• [ASSIGNMENT]
Repeat the entries beneath in their entirety, precisely as given.

(Records from a data collection)
Start of Block
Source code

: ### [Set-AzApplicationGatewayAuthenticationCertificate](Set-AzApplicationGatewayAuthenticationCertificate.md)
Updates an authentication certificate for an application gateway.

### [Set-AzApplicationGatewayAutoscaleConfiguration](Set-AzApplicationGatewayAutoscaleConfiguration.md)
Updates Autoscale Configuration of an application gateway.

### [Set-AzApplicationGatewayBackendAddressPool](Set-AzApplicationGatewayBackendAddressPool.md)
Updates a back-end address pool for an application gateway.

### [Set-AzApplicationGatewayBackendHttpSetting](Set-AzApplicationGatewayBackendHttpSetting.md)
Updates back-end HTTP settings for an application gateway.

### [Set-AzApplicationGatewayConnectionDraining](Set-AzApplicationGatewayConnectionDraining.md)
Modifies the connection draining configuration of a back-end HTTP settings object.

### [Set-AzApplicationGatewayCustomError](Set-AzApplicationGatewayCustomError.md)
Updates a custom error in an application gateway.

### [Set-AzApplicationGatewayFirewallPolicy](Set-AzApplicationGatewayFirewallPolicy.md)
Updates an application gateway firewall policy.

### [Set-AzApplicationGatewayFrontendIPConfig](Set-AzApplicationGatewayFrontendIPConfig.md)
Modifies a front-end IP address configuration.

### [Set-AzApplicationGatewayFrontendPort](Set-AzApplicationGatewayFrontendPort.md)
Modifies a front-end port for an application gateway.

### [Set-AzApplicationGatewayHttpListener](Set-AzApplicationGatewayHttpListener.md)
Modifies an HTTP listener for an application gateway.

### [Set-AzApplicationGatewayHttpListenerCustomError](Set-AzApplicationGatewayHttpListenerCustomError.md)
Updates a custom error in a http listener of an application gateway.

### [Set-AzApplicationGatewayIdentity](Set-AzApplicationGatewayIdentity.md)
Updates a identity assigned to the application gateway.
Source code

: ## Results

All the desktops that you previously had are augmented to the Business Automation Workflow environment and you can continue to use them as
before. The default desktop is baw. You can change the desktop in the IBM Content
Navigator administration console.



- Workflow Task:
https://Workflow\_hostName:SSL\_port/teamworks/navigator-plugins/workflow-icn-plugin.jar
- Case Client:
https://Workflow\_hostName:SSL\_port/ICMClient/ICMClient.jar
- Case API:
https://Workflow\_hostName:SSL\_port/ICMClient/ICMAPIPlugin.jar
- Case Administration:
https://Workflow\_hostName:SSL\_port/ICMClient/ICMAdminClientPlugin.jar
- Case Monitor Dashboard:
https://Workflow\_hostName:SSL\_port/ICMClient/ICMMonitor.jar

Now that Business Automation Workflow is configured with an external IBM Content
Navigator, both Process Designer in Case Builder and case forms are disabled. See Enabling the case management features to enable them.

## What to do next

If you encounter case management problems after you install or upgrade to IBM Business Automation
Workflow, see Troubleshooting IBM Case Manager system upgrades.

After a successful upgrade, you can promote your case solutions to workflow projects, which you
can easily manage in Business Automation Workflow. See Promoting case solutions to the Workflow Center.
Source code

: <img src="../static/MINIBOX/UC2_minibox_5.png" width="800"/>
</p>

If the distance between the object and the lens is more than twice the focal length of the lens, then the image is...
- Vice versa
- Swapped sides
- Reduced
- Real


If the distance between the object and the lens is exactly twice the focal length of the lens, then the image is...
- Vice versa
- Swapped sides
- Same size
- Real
End of Block
• [EXERCISE OUTPUT]
Source code

: ### [Set-AzApplicationGatewayAuthenticationCertificate](Set-AzApplicationGatewayAuthenticationCertificate.md)
Updates an authentication certificate for an application gateway.

### [Set-AzApplicationGatewayAutoscaleConfiguration](Set-AzApplicationGatewayAutoscaleConfiguration.md)
Updates Autoscale Configuration of an application gateway.

### [Set-AzApplicationGatewayBackendAddressPool](Set-AzApplicationGatewayBackendAddressPool.md)
Updates a back-end address pool for an application gateway.

### [Set-AzApplicationGatewayBackendHttpSetting](Set-AzApplicationGatewayBackendHttpSetting.md)
Updates back-end HTTP settings for an application gateway.

### [Set-AzApplicationGatewayConnectionDraining](Set-AzApplicationGatewayConnectionDraining.md)
Modifies the connection draining configuration of a back-end HTTP settings object.

### [Set-AzApplicationGatewayCustomError](Set-AzApplicationGatewayCustomError.md)
Updates a custom error in an application gateway.

### [Set-AzApplicationGatewayFirewallPolicy](Set-AzApplicationGatewayFirewallPolicy.md)
Updates an application gateway firewall policy.

### [Set-AzApplicationGatewayFrontendIPConfig](Set-AzApplicationGatewayFrontendIPConfig.md)
Modifies a front-end IP address configuration.

### [Set-AzApplicationGatewayFrontendPort](Set-AzApplicationGatewayFrontendPort.md)
Modifies a front-end port for an application gateway.

### [Set-AzApplicationGatewayHttpListener](Set-AzApplicationGatewayHttpListener.md)
Modifies an HTTP listener for an application gateway.

### [Set-AzApplicationGatewayHttpListenerCustomError](Set-AzApplicationGatewayHttpListenerCustomError.md)
Updates a custom error in a http listener of an application gateway.

### [Set-AzApplicationGatewayIdentity](Set-AzApplicationGatewayIdentity.md)
Updates a identity assigned to the application gateway.
Source code

: ## Results

All the desktops that you previously had are augmented to the Business Automation Workflow environment and you can continue to use them as
before. The default desktop is baw. You can change the desktop in the IBM Content
Navigator administration console.



- Workflow Task:
https://Workflow\_hostName:SSL\_port/teamworks/navigator-plugins/workflow-icn-plugin.jar
- Case Client:
https://Workflow\_hostName:SSL\_port/ICMClient/ICMClient.jar
- Case API:
https://Workflow\_hostName:SSL\_port/ICMClient/ICMAPIPlugin.jar
- Case Administration:
https://Workflow\_hostName:SSL\_port/ICMClient/ICMAdminClientPlugin.jar
- Case Monitor Dashboard:
https://Workflow\_hostName:SSL\_port/ICMClient/ICMMonitor.jar

Now that Business Automation Workflow is configured with an external IBM Content
Navigator, both Process Designer in Case Builder and case forms are disabled. See Enabling the case management features to enable them.

## What to do next

If you encounter case management problems after you install or upgrade to IBM Business Automation
Workflow, see Troubleshooting IBM Case Manager system upgrades.

After a successful upgrade, you can promote your case solutions to workflow projects, which you
can easily manage in Business Automation Workflow. See Promoting case solutions to the Workflow Center.
Source code

: <img src="../static/MINIBOX/UC2_minibox_5.png" width="800"/>
</p>

If the distance between the object and the lens is more than twice the focal length of the lens, then the image is...
- Vice versa
- Swapped sides
- Reduced
- Real


If the distance between the object and the lens is exactly twice the focal length of the lens, then the image is...
- Vice versa
- Swapped sides
- Same size
- Real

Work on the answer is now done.